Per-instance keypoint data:
━━━━━━━━━━━━━━━━━━━━━━━━━━━━━━
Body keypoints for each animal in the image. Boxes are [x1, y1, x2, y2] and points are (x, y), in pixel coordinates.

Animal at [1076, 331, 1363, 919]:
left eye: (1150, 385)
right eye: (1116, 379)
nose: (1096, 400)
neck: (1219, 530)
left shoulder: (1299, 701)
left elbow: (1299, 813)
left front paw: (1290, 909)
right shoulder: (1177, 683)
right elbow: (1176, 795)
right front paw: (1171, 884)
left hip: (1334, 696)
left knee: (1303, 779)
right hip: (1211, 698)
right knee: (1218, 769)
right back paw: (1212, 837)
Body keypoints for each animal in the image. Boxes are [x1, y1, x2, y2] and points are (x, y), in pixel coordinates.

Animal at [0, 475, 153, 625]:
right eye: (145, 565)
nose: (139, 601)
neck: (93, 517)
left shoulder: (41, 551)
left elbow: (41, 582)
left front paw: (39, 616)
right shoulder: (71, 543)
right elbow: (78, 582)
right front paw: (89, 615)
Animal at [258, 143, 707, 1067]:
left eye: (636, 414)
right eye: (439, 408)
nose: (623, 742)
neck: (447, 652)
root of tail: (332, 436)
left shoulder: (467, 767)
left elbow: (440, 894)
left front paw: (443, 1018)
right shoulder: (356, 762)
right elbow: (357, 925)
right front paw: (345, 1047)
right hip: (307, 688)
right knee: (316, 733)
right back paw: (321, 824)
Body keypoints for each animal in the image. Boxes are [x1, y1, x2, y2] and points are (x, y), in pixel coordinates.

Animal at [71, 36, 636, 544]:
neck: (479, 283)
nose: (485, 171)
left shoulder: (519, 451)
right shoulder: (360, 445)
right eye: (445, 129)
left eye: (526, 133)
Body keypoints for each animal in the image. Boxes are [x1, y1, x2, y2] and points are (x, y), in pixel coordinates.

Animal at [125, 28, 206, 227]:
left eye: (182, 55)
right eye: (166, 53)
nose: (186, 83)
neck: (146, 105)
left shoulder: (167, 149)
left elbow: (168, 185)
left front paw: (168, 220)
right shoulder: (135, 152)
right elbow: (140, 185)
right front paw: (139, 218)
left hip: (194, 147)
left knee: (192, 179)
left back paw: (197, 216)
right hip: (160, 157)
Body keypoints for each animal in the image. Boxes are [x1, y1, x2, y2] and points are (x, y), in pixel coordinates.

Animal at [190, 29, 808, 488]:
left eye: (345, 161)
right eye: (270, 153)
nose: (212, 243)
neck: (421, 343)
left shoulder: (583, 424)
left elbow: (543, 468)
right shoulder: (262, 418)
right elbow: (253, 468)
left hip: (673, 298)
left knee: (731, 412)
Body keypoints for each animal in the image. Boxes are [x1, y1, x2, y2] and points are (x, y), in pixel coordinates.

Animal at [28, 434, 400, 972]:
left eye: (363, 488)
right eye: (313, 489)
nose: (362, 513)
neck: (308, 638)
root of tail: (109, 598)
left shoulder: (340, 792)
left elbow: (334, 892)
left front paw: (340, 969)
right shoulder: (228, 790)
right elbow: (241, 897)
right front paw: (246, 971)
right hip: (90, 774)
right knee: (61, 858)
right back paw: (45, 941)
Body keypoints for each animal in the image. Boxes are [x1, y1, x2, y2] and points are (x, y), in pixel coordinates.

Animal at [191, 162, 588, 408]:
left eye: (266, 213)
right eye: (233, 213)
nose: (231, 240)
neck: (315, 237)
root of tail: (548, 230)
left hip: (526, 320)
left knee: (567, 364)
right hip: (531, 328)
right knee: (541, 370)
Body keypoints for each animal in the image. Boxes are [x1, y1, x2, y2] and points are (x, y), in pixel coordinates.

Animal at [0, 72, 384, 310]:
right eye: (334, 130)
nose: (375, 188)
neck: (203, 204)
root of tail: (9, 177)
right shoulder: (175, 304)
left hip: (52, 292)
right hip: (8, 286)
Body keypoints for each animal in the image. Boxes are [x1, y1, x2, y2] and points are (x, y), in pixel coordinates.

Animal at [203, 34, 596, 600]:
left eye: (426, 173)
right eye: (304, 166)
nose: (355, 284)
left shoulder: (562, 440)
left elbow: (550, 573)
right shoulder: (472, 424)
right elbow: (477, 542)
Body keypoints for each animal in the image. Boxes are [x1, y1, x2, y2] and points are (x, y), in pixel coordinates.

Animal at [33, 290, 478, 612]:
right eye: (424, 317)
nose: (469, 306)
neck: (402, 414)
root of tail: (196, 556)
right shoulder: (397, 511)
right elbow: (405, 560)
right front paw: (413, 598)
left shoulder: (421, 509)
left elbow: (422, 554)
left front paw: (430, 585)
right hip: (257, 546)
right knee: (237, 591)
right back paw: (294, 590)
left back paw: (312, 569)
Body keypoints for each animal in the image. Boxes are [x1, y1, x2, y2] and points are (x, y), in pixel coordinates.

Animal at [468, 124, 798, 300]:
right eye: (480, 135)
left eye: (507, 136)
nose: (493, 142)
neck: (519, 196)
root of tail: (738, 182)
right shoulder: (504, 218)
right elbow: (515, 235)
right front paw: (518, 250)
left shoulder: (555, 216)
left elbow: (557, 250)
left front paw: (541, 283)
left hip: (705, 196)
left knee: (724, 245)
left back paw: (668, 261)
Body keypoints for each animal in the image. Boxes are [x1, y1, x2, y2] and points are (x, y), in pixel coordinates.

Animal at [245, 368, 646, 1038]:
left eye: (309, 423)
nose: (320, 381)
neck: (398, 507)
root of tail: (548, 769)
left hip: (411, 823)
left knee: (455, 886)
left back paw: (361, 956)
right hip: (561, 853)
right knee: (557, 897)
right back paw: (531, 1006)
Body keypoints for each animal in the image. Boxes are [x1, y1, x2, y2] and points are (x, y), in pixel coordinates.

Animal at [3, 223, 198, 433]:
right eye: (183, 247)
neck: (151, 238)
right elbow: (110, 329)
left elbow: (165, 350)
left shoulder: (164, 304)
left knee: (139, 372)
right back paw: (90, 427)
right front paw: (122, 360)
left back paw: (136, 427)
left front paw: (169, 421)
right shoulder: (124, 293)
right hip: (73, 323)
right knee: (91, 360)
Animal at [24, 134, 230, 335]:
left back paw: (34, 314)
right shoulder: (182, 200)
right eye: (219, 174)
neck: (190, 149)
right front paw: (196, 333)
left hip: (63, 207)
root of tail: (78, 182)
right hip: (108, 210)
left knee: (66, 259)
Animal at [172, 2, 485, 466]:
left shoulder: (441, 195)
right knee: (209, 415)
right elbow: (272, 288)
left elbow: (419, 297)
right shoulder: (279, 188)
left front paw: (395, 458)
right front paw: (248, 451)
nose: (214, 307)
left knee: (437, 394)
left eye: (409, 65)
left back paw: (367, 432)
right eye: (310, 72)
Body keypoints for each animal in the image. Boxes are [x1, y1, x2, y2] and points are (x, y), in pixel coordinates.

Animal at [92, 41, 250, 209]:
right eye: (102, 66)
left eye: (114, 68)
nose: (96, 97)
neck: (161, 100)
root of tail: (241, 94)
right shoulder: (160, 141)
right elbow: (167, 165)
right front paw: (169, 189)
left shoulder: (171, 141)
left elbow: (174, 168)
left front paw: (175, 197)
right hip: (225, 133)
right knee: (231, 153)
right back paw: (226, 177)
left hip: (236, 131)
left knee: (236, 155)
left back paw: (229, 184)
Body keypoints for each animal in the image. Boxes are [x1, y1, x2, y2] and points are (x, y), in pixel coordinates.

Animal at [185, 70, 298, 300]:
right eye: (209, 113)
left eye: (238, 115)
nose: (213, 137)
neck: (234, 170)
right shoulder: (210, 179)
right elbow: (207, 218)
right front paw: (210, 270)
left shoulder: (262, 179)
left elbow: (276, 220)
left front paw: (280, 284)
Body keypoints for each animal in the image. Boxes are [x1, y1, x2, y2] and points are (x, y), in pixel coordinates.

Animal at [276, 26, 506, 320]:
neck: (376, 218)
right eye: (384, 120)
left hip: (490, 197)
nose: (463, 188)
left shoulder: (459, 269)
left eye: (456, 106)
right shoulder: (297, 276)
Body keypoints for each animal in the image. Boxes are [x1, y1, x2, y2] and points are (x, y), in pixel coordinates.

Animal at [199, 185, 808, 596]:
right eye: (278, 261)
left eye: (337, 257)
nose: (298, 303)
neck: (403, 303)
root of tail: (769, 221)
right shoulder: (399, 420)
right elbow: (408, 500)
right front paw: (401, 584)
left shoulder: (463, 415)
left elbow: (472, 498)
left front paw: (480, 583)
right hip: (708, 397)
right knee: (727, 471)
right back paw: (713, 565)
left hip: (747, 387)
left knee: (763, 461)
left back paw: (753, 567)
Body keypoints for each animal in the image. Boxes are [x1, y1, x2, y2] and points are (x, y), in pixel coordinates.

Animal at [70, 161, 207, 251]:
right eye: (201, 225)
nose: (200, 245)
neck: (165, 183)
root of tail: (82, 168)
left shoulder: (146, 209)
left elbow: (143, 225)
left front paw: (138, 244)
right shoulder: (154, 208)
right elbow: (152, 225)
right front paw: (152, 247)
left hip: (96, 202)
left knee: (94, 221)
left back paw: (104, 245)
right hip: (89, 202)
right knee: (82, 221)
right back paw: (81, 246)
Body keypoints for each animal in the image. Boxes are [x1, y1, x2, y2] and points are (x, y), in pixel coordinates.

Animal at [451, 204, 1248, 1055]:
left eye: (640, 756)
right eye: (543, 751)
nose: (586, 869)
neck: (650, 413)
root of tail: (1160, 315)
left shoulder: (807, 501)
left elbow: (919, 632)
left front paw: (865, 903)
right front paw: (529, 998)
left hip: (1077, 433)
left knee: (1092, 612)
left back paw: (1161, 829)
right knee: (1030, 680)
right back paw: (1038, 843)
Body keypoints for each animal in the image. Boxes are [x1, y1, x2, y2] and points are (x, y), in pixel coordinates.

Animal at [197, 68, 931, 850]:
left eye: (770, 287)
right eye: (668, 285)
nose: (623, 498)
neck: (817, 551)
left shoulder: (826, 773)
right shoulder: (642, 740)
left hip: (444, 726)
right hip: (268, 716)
━━━━━━━━━━━━━━━━━━━━━━━━━━━━━━
* WHAT IS NEEDED *
Scan the records for lines that hold "tail", and reproduce each one you find.

* ANSWER TO THE PROBLEM *
root of tail: (332, 436)
root of tail: (109, 598)
root of tail: (548, 230)
root of tail: (9, 177)
root of tail: (196, 556)
root of tail: (738, 182)
root of tail: (548, 769)
root of tail: (78, 182)
root of tail: (241, 94)
root of tail: (769, 221)
root of tail: (82, 168)
root of tail: (1160, 315)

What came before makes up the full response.